An accident, injury or illness — it’s every parent’s nightmare, yet we know they are inevitable. Each year, thousands of children experience some kind of injury from a home accident. The best we can do is to plan and prepare to protect our children, but some parents — especially those whose child has special needs — have to go the extra mile.
When your child is diagnosed with autism spectrum disorder (ASD), keeping your child safe at home and at school can be very complex. With these tips, you can break the basics down into simple steps so you prioritize safety with less stress and worry.
My Child with Autism Wanders Off
Few things can parallel the sheer terror of not knowing where your child is. Sadly, this feeling is all too common for many parents of children with ASD. Wandering most often occurs after the age of 4 and can lead to accidental injury (or worse). To keep your child safe, take the following steps:
- Learn how to recognize events that trigger wandering. Some children walk toward something that interests them, while others meander away from things that frighten them.
- Make sure the locks on your child’s classroom windows are out of their reach, and talk to their teacher to ensure your child doesn’t make any transitions without supervision.
- Have your child wear an ID bracelet if they are nonverbal; if they wander, anyone who finds them will know your child’s name and a contact phone number. For those who wander frequently, wearing a GPS device can help you find them quickly.
My Child with Autism Is Sensitive to Odors and Pollutants
Children on the autism spectrum are often more sensitive to touch, sound, sight, and smell. Some sensations set them off, others calm them down, and some, like the air quality in your home, can do both. So, manage the quality of your air to keep your child safe with these steps:
- Change the air filter in your HVAC system every two to three months. Dirty air filters can spread mold and bacteria throughout the house.

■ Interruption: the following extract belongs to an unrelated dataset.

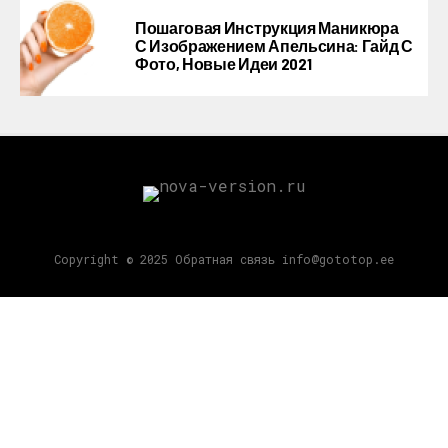
Пошаговая Инструкция Маникюра
С Изображением Апельсина: Гайд С
Фото, Новые Идеи 2021
Copyright © 2025 Обратная связь info@gototop.ee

- Use an air purifier in each room to help eliminate strong smells that might stimulate or agitate your child. Air pollutants can cause or aggravate asthma, a disorder that is caused by an inflammation in the airways. Studies show that children with autism have a higher risk for inflammation, making clean air an important part of their environment.

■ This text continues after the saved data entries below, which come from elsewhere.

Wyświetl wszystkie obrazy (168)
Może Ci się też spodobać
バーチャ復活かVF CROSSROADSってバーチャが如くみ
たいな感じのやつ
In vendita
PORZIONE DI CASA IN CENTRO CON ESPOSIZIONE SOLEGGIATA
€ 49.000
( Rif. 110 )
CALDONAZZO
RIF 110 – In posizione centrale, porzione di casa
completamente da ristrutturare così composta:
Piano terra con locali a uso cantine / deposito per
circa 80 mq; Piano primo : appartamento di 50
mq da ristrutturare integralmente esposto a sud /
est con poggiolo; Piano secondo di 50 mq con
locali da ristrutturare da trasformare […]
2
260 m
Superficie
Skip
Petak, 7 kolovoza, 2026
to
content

My Child with Autism Is Easily Overstimulated
Sensory overload can happen anywhere and at any time. Adults caring for a child with ASD need to have strategies to help them feel calm and safe. These actions will help you protect your child:
- Securely fasten home and classroom furniture to the walls, especially those that could easily tip or fall over on a child.
- Talk to your child’s teacher and principal about responsible restrainment techniques that align with the strategies you use at home.
- Create a low-stimulus environment where your child can self-soothe during a heightened emotional situation. At home, their bedroom should be painted with light, neutral colors and have soft bedding. At school, their teacher should take care to keep the areas your child frequents free from clutter, loud noises, and other stimuli.
It’s up to parents to be vigilant and proactive about the specific needs of their child with ASD. No strategy will be perfect all the time, and accidents will happen. However, if you plan and prepare, you can reduce your little one’s risk of harm.